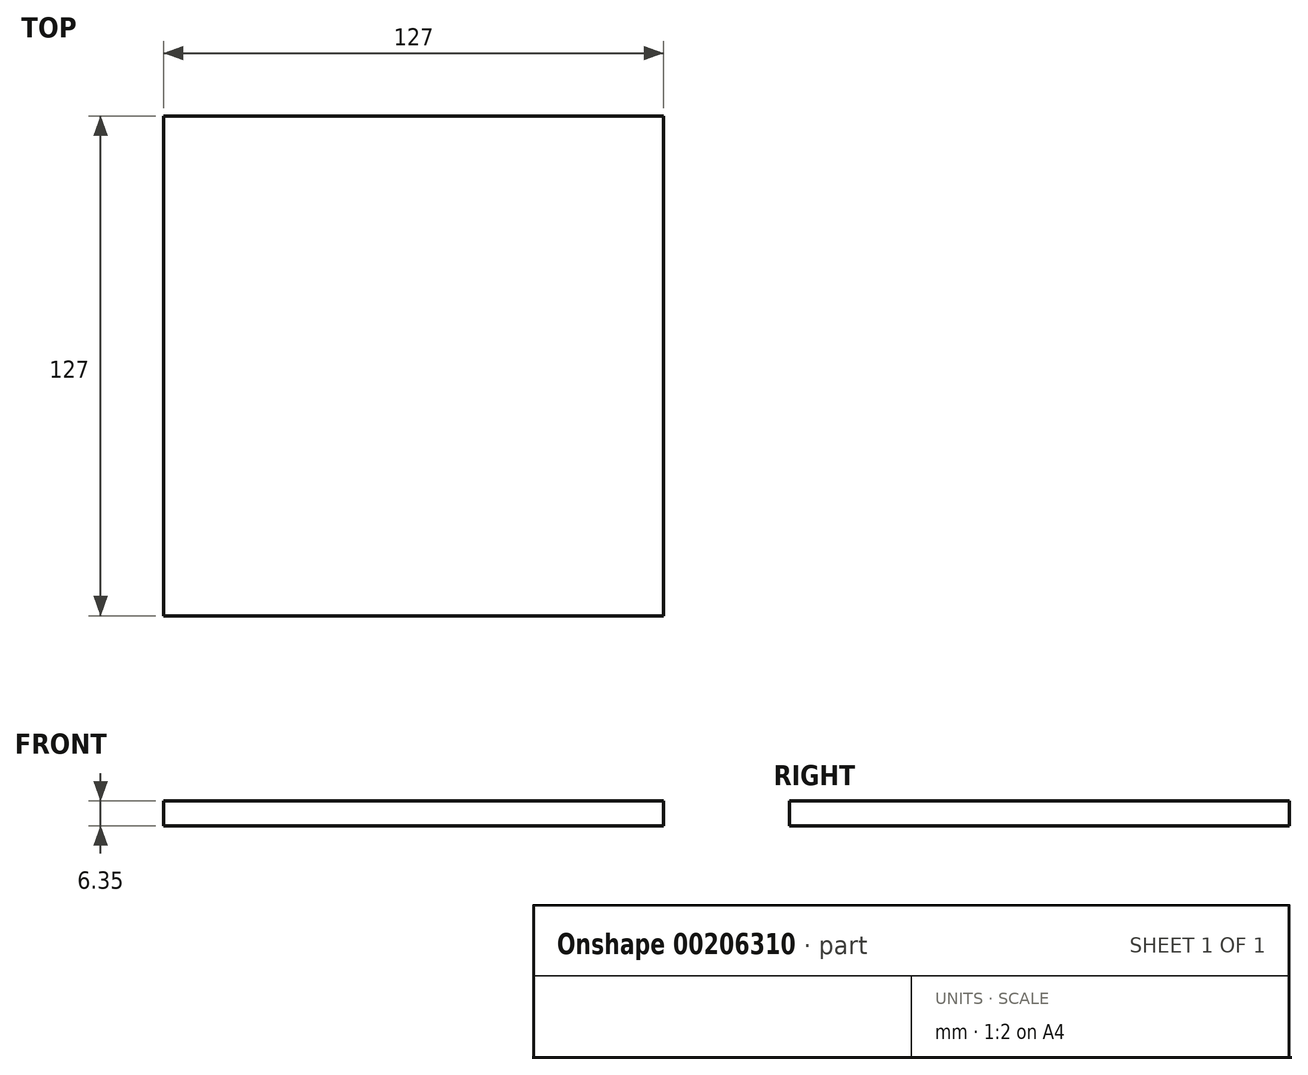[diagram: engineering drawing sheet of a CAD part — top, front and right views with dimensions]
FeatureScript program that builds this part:
annotation { "Feature Type Name" : "Feature", "Feature Type Description" : "" }
export const myFeature = defineFeature(function(context is Context, id is Id, definition is map)
    precondition{}
    {
        {
            var Q0;
            Q0=qCreatedBy(makeId("Top.planeOp"),FACE);
            var sketch = newSketch(context, id + "F0", { "sketchPlane" : qUnion([Q0])});
            skLineSegment(sketch, "E0.bottom", {"start": v(0, 0) * mm, "end": v(127, 0) * mm});
            skLineSegment(sketch, "E0.top", {"start": v(0, -127) * mm, "end": v(127, -127) * mm});
            skLineSegment(sketch, "E0.left", {"start": v(0, 0) * mm, "end": v(0, -127) * mm});
            skLineSegment(sketch, "E0.right", {"start": v(127, 0) * mm, "end": v(127, -127) * mm});
            skSolve(sketch);
        }
        {
            var Q0;
            Q0=makeQuery(id+"F0.imprint","IMPRINT",FACE,{"disambiguationData":[TD([[makeQuery(id+"F0.imprint","IMPRINT",EDGE,{"derivedFrom":sQuery(id+"F0.wireOp",EDGE,"E0.bottom")}),-1.0]])]});
            extrude(context, id + "F1", {"entities" : qUnion([Q0]), "depth" : 6.35 * mm});
        }
    });
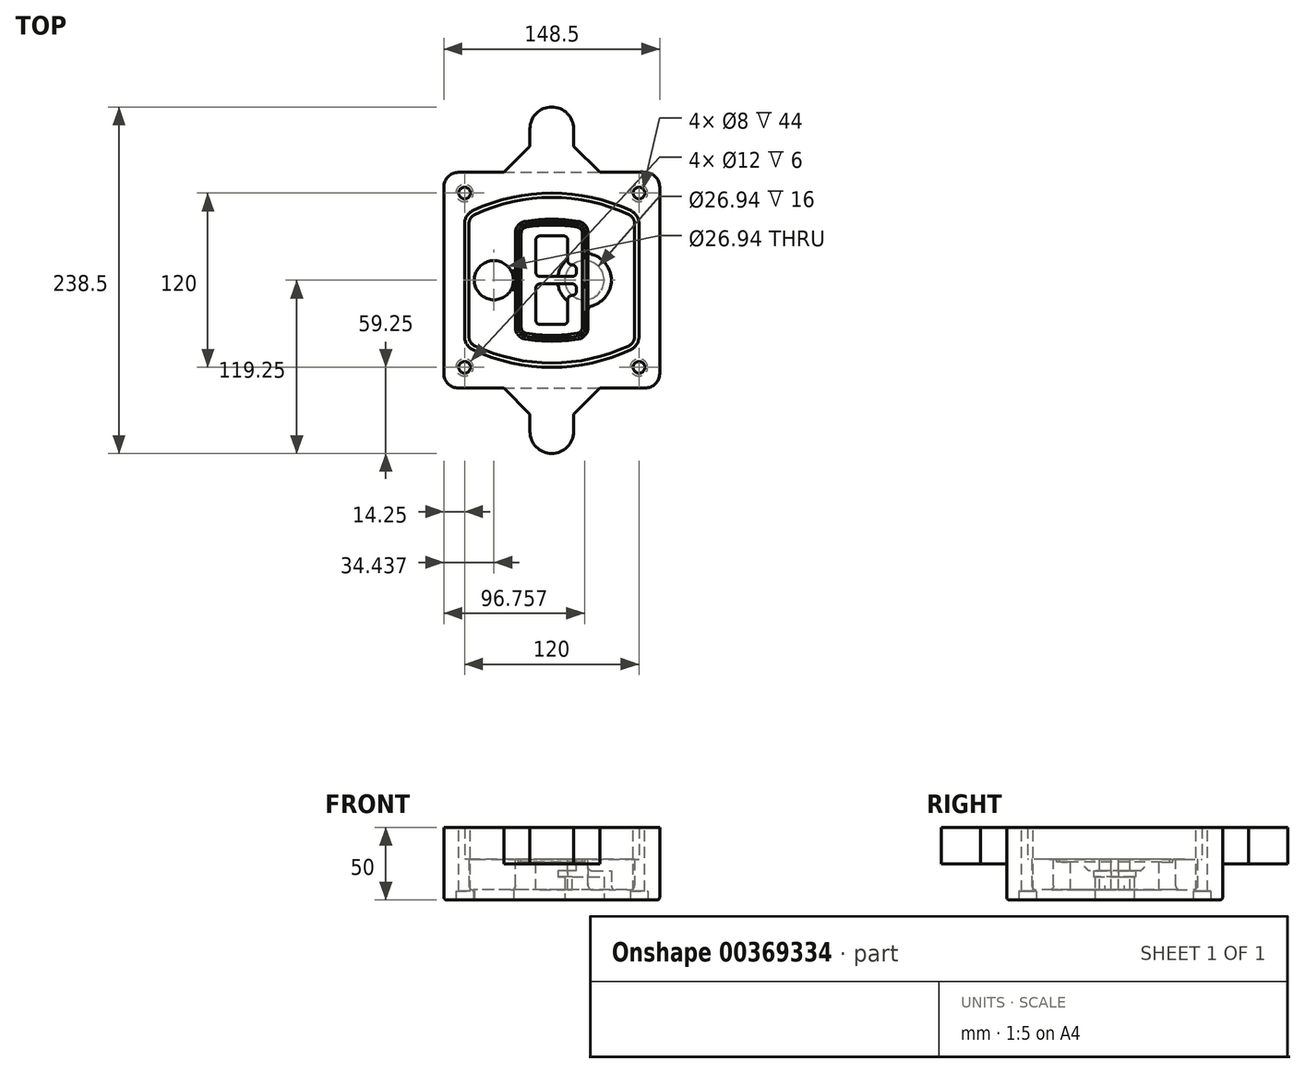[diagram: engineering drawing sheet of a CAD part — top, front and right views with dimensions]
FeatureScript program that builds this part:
++++++++++++++++++++
Work to do
Output every line of the listing above as a Markdown table with the columns Row and Line. Put the row number under Row and the line under Line, skip blank lines, and leave out the pictures.

Solution to this task
| Row | Line |
|---|---|
| 1 | [diagram: engineering drawing sheet of a CAD part — top, front and right views with dimensions] |
| 2 | FeatureScript program that builds this part: |
| 3 | annotation { "Feature Type Name" : "Feature", "Feature Type Description" : "" } |
| 4 | export const myFeature = defineFeature(function(context is Context, id is Id, definition is map) |
| 5 |     precondition{} |
| 6 |     { |
| 7 |         { |
| 8 |             var Q0; |
| 9 |             Q0=qCreatedBy(makeId("Top.planeOp"),FACE); |
| 10 |             var sketch = newSketch(context, id + "F0", { "sketchPlane" : qUnion([Q0])}); |
| 11 |             skLineSegment(sketch, "E0.bottom", {"start": v(0, 0) * mm, "end": v(127, 0) * mm}); |
| 12 |             skLineSegment(sketch, "E0.top", {"start": v(0, -127) * mm, "end": v(127, -127) * mm}); |
| 13 |             skLineSegment(sketch, "E0.left", {"start": v(0, 0) * mm, "end": v(0, -127) * mm}); |
| 14 |             skLineSegment(sketch, "E0.right", {"start": v(127, 0) * mm, "end": v(127, -127) * mm}); |
| 15 |             skSolve(sketch); |
| 16 |         } |
| 17 |         { |
| 18 |             var Q0; |
| 19 |             Q0=makeQuery(id+"F0.imprint","IMPRINT",FACE,{"disambiguationData":[TD([[makeQuery(id+"F0.imprint","IMPRINT",EDGE,{"derivedFrom":sQuery(id+"F0.wireOp",EDGE,"E0.bottom")}),-1.0]])]}); |
| 20 |             extrude(context, id + "F1", {"entities" : qUnion([Q0]), "depth" : 6.35 * mm}); |
| 21 |         } |
| 22 |     }); |
| 23 | [diagram: engineering drawing sheet of a CAD part — top, front and right views with dimensions] |
| 24 | FeatureScript program that builds this part: |